Welcome, MFA students. Your success in the Creative Writing Program (and beyond) is important to us, and this website is designed to help you complete your degree in creative writing. We encourage you to visit often.
For students of both poetry and prose, the Forms course is intended to provide core learning of written forms and literary traditions, and we advise students to register for the appropriate class in their concentration (poetry, fiction, nonfiction) during their first semester. The course requires extensive and varied reading and considers the historical aspects of each form, frequently progressing across time to contemporary published works. In addition, each Forms course requires that students experiment with style and technique in a workshop-type setting.
We encourage entering students to also take their first of two required Craft courses. These hybrid classes offer a combination of reading and writing, and focus on a specific aspect of each genre. In Fiction, the Craft course might examine characterization, plot development or setting. A poetry Craft class could offer study in prose poems, hybrid forms, or ekphrasis. In nonfiction, the distinction between autobiography and memoir, or the essay, might be the focus.

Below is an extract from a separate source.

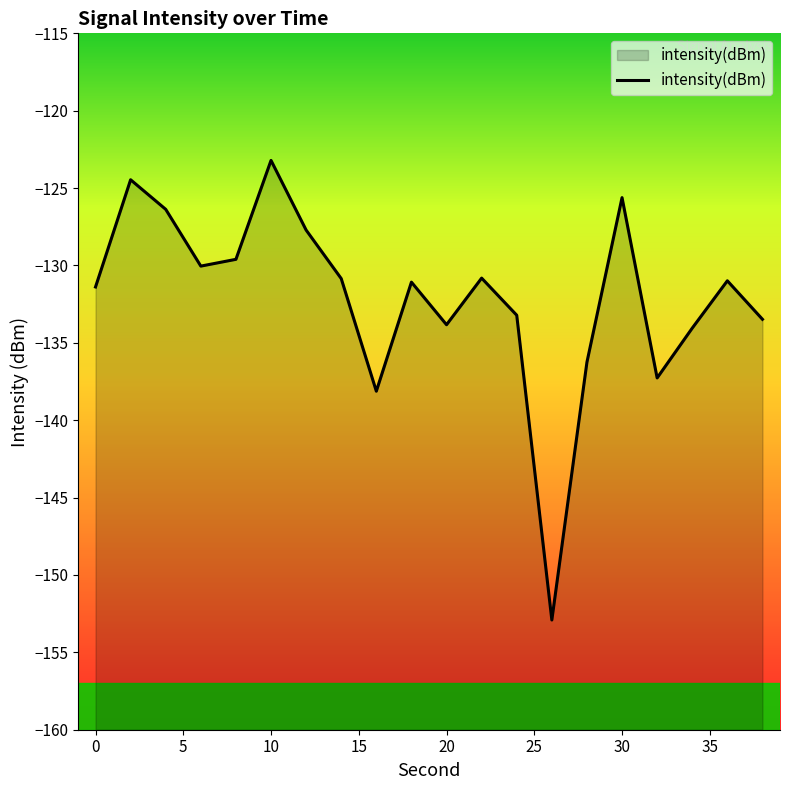

What is the average value?

-132.1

During their time in the MFA Program, students will take at least three Workshops. Each concentration offers both a regular Workshop (at the 600- level) and an Advanced Workshop (at the 700-level). The regular Workshop is geared towards students who are generating material and experimenting with different forms and projects, while the Advanced Workshop focuses on revision and mastery. Our Program is unique in also requiring students to take an out-of-genre Workshop, something that many other creative writing programs neither allow nor encourage. Our philosophy is that experimenting across genres creates more fully-formed writers, bringing together practitioners of different disciplines in order to facilitate a richer artistic dialogue.

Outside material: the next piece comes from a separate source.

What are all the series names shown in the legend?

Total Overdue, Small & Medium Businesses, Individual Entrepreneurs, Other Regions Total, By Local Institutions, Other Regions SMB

Two required literature courses are also part of our MFA curriculum, and they typically include both traditional textual analysis and creative responses to the texts. Electives may include further Workshops, literature courses, craft seminars, or pedagogical courses.
Our two pedagogical courses focus on instruction of composition and literature. While they are required for all teaching graduate assistants, they are also open to non-TA students. The courses prepare writers to teach at the college or university level after the completion of their degrees.